PT Ashmore Asset Management Indonesia memperkirakan, ekspektasi saat ini The Fed masih lebih bullish karena pasar memperkirakan penurunan suku bunga sebesar 75 bps di akhir tahun, dibandingkan dengan indikasi The Fed sebesar 50 bps.
Pasar terus memantau kabar tentang stimulus yang diberikan oleh pemerintah China, karena skalanya lebih besar dari yang diperkirakan.
Bank sentral China atau People's Bank of China (PBoC) menggelontorkan sejumlah stimulus, mulai dari memangkas suku bunga hingga menyuntikan likuiditas di sistem perbankan untuk mengejar target pertumbuhan ekonomi sebesar 5 persen.
Namun para ekonom melihat stimulus ini agak terlambat, dan beberapa bahkan percaya bahwa stimulus ini tidak cukup.
China tertekan deflasi akibat penurunan pasar properti dan melemahnya kepercayaan konsumen. Sementara, ketergantungan China pada ekspor harus bergumul dengan ketegangan perdagangan global.
"Tapi poin utamanya adalah bahwa suku bunga diturunkan sebesar 20 bps dibandingkan dengan ekspektasi pemotongan 10 bps, selain itu Rasio GWM juga diturunkan sebesar 50 bps dibandingkan dengan ekspektasi pemotongan 25 bps," ungkap Ashmore, dikutip dari Indopremier.
Ashmore berpendapat, stimulus baru-baru ini efektif dalam jangka pendek namun tidak akan berkelanjutan, mengingat sifat stimulus tersebut yang lebih mengarah pada kebijakan moneter.
Pemulihan jangka menengah dan panjang akan membutuhkan upaya dari sisi fiskal.
Investor juga masih berada dalam situasi wait dan see karena adanya pemilihan presiden AS yang akan datang, selain ingin melihat lebih banyak bukti dari data makro.
"Oleh karena itu, kami berpikir bahwa aliran dana yang masuk ke China hanya bersifat sementara dan dapat berbalik lebih cepat jika data mengecewakan," tegas Ashmore.
Di tengah banjirnya stimulus yang diberikan pemerintah China, pasar saham Indonesia juga bakal terdampak.
Dalam jangka pendek, gelondongan stimulus ini akan menjadi sentimen negatif untuk Indeks Harga Saham Gabungan (IHSG).
Mengenai ekuitas Indonesia yang terpukul minggu ini, Ashmore menekankan bahwa penting untuk diingat bahwa kita telah mengalami reli selama beberapa minggu dan mencapai level tertinggi baru, sehingga koreksi seperti pada pekan ini adalah hal yang wajar.

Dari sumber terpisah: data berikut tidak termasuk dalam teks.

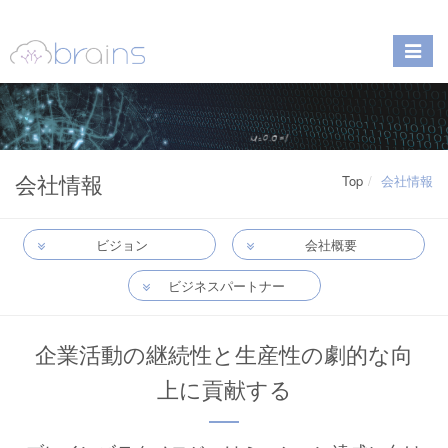
会社情報
Top
会社情報
ビジョン
会社概要
ビジネスパートナー
企業活動の継続性と生産性の劇的な向
上に貢献する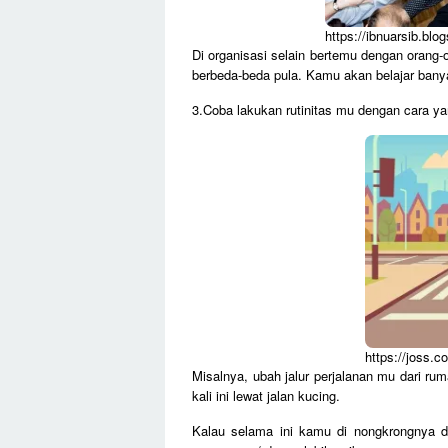
https://ibnuarsib.blo
Di organisasi selain bertemu dengan orang
berbeda-beda pula. Kamu akan belajar banya
3.Coba lakukan rutinitas mu dengan cara y
https://joss.co
Misalnya, ubah jalur perjalanan mu dari ru
kali ini lewat jalan kucing.
Kalau selama ini kamu di nongkrongnya d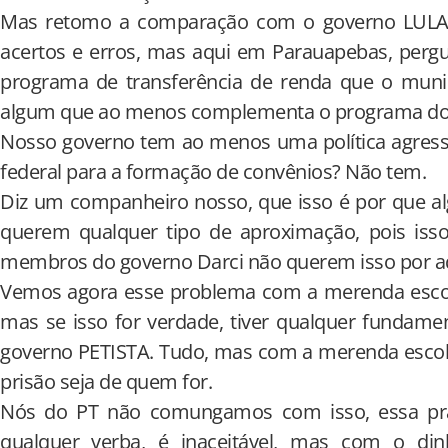
Mas retomo a comparação com o governo LULA,
acertos e erros, mas aqui em Parauapebas, perg
programa de transferência de renda que o muni
algum que ao menos complementa o programa do
Nosso governo tem ao menos uma política agress
federal para a formação de convênios? Não tem.
Diz um companheiro nosso, que isso é por que al
querem qualquer tipo de aproximação, pois isso 
membros do governo Darci não querem isso por a
Vemos agora esse problema com a merenda escola
mas se isso for verdade, tiver qualquer fundamen
governo PETISTA. Tudo, mas com a merenda escola
prisão seja de quem for.
Nós do PT não comungamos com isso, essa prá
qualquer verba, é inaceitável, mas com o din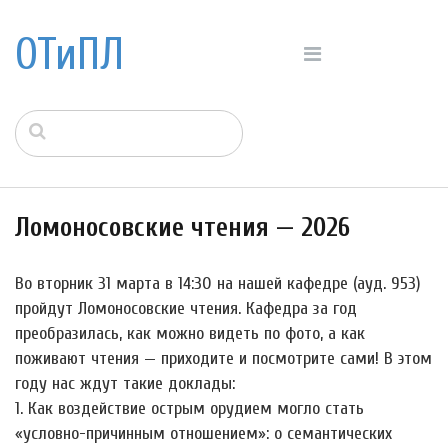
ОТиПЛ
Ломоносовские чтения — 2026
Во вторник 31 марта в 14:30 на нашей кафедре (ауд. 953)
пройдут Ломоносовские чтения. Кафедра за год
преобразилась, как можно видеть по фото, а как
поживают чтения — приходите и посмотрите сами! В этом
году нас ждут такие доклады:
1. Как воздействие острым орудием могло стать
«условно-причинным отношением»: о семантических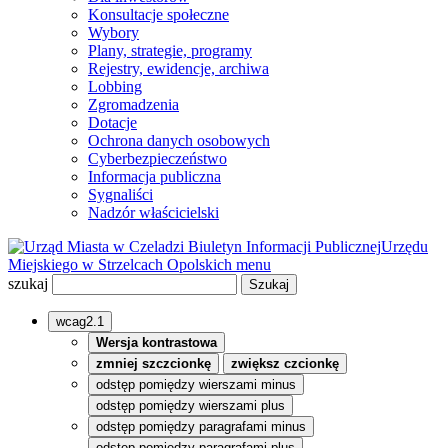
Konsultacje społeczne
Wybory
Plany, strategie, programy
Rejestry, ewidencje, archiwa
Lobbing
Zgromadzenia
Dotacje
Ochrona danych osobowych
Cyberbezpieczeństwo
Informacja publiczna
Sygnaliści
Nadzór właścicielski
Biuletyn Informacji Publicznej
Urzędu
Miejskiego w Strzelcach Opolskich
menu
szukaj
wcag2.1
Wersja kontrastowa
zmniej szczcionkę
zwiększ czcionkę
odstęp pomiędzy wierszami minus
odstęp pomiędzy wierszami plus
odstęp pomiędzy paragrafami minus
odstęp pomiędzy paragrafami plus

"Kondisi makro ekonomi secara keseluruhan masih sangat kondusif untuk pasar saham Indonesia terutama dengan akan dilantiknya presiden baru. Sejarah menunjukkan bahwa calon presiden baru cenderung mendukung kebijakan pro-pertumbuhan pada periode pertama mereka," papar Ashmore.
Imbal hasil SRBI juga mengalami penurunan tajam di mana lelang terakhir untuk tenor 12 bulan berakhir dengan imbal hasil rata-rata 6,81 persen dibandingkan dengan puncaknya di 7,54 persen.